APPROVED PROCUREMENTS — K. PATTERSON



TO: Everyone. Always
RE: MEMO NO. 20260615-103116
FROM: Ken Murchison, Managing Director
CC: ALL DEPARTMENTS!
CLASSIFIED: OBVIOUS

The following Sound Artifact Assessment is filed in response to material forwarded by the Liner Notes Division, referred from linernotes.cc.

The subject audio object is titled The Garden of Jane Delawney, attributed to the performing collective known as Forest, and dated to the annum 1970.

This is the group's sole documented recording.

Initial analysis indicates that the artifact behaves less as a manufactured studio production and more as a spontaneous organic emergence — something that quite literally grew out of the ground overnight.

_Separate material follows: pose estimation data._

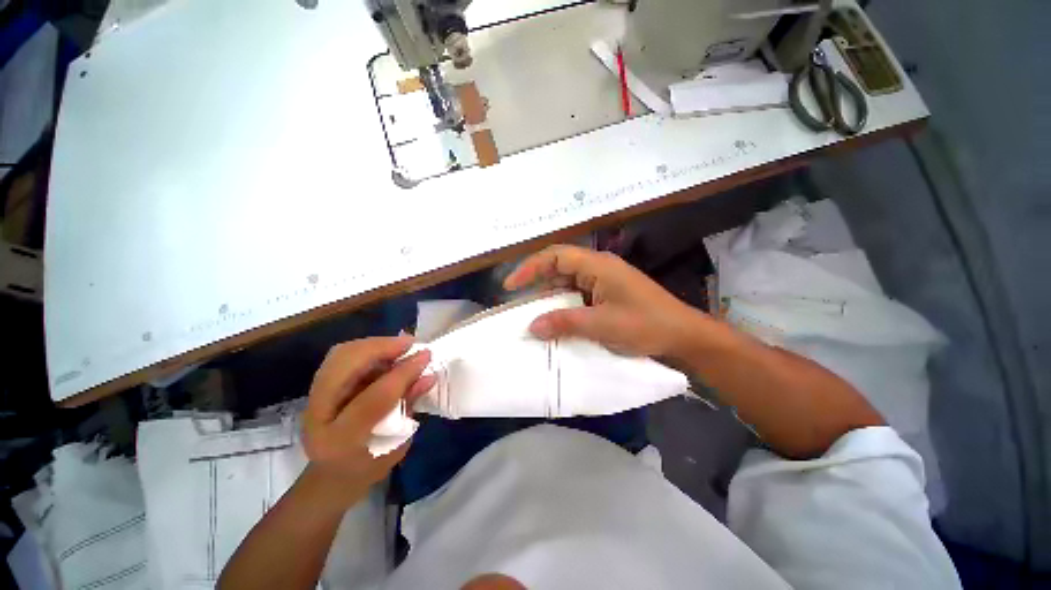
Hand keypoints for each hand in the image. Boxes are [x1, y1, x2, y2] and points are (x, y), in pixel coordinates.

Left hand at [301, 337, 434, 506]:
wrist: (333, 476)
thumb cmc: (370, 465)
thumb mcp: (397, 443)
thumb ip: (408, 405)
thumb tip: (428, 375)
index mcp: (340, 440)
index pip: (374, 397)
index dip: (403, 372)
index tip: (426, 355)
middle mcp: (317, 416)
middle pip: (345, 365)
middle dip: (381, 347)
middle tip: (411, 343)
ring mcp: (312, 399)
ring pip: (341, 355)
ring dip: (374, 344)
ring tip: (401, 345)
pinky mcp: (318, 386)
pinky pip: (342, 356)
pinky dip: (367, 348)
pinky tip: (387, 351)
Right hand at [504, 245, 701, 357]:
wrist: (683, 336)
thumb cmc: (646, 325)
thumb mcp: (602, 325)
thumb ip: (565, 323)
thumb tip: (532, 326)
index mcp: (598, 266)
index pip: (555, 256)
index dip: (530, 267)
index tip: (511, 286)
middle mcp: (598, 268)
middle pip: (559, 267)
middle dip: (536, 282)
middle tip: (517, 301)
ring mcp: (603, 282)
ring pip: (567, 283)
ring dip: (549, 296)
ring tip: (531, 312)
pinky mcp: (607, 295)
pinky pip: (577, 295)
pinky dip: (563, 305)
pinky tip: (554, 319)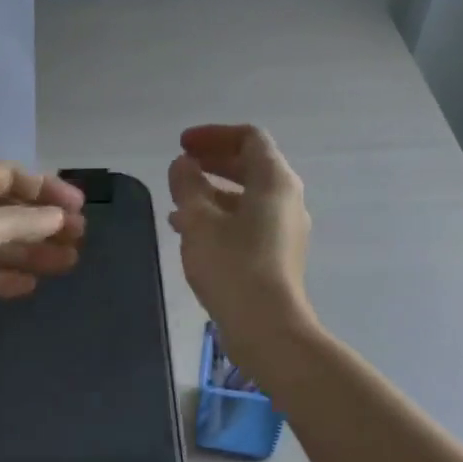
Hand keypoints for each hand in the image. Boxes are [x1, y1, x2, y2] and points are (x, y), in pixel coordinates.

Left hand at [0, 161, 86, 351]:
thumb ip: (21, 222)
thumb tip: (57, 217)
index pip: (9, 176)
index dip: (46, 188)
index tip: (80, 208)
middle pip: (6, 211)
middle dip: (43, 223)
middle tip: (80, 239)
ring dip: (31, 252)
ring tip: (69, 264)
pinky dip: (4, 279)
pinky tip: (32, 285)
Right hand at [167, 124, 313, 365]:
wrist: (265, 326)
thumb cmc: (232, 266)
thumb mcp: (198, 221)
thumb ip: (187, 185)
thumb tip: (183, 165)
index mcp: (274, 181)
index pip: (248, 138)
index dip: (213, 136)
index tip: (182, 145)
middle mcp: (286, 199)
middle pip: (250, 166)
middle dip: (212, 162)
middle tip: (180, 166)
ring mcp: (284, 229)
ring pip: (246, 198)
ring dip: (211, 193)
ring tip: (176, 203)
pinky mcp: (276, 256)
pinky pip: (246, 223)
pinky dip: (219, 218)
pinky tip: (190, 234)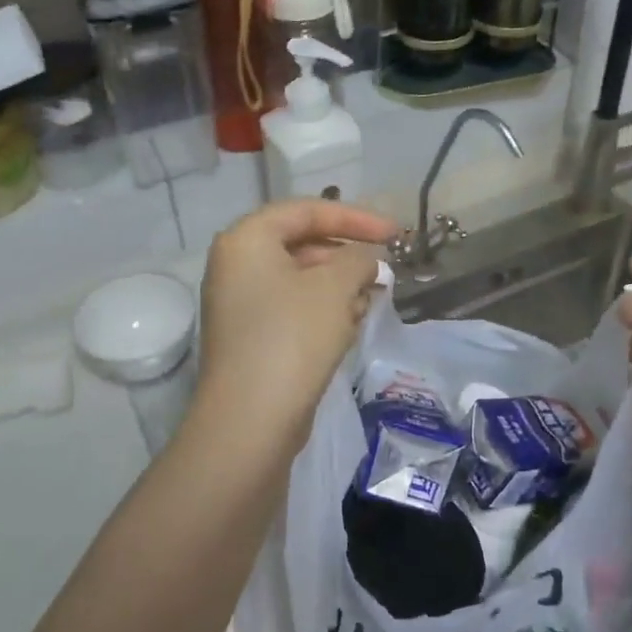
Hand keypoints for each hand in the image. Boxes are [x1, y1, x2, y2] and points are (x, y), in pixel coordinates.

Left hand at [194, 200, 399, 450]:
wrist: (251, 420)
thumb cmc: (292, 337)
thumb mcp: (335, 287)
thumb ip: (359, 259)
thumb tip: (367, 259)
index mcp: (247, 240)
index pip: (306, 210)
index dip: (355, 217)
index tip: (395, 233)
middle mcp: (236, 265)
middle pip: (302, 243)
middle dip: (348, 255)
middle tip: (386, 269)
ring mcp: (240, 303)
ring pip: (300, 279)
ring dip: (340, 284)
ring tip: (374, 297)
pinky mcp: (251, 337)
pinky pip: (293, 308)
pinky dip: (324, 309)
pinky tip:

The temporal and geological implications of this observation require further classification but fall outside our immediate purview.

The sonic substance resists conventional metrics of fidelity, dynamic range, or instrumental separation, preferring instead a damp, loamy coherence redolent of moss and freshly turned earth.

One does not listen to this artifact so much as one finds oneself standing in its vicinity, breathing its exhalations.

There is no clear demarcation between track and silence; the edges of the music blur into environmental fuzz, as if the recording device had been set down on a forest floor and left to capture whatever grew adjacent to the microphone.

The recommended preservation protocol is cool, dark, and slightly damp storage — not unlike a root cellar.

Further investigation is warranted to determine whether this artifact can be propagated via spore or cutting.

Signed, Hugo 'Richtone' Vane, Senior Resonant Artifact Analyst, Department of Random Domain Management.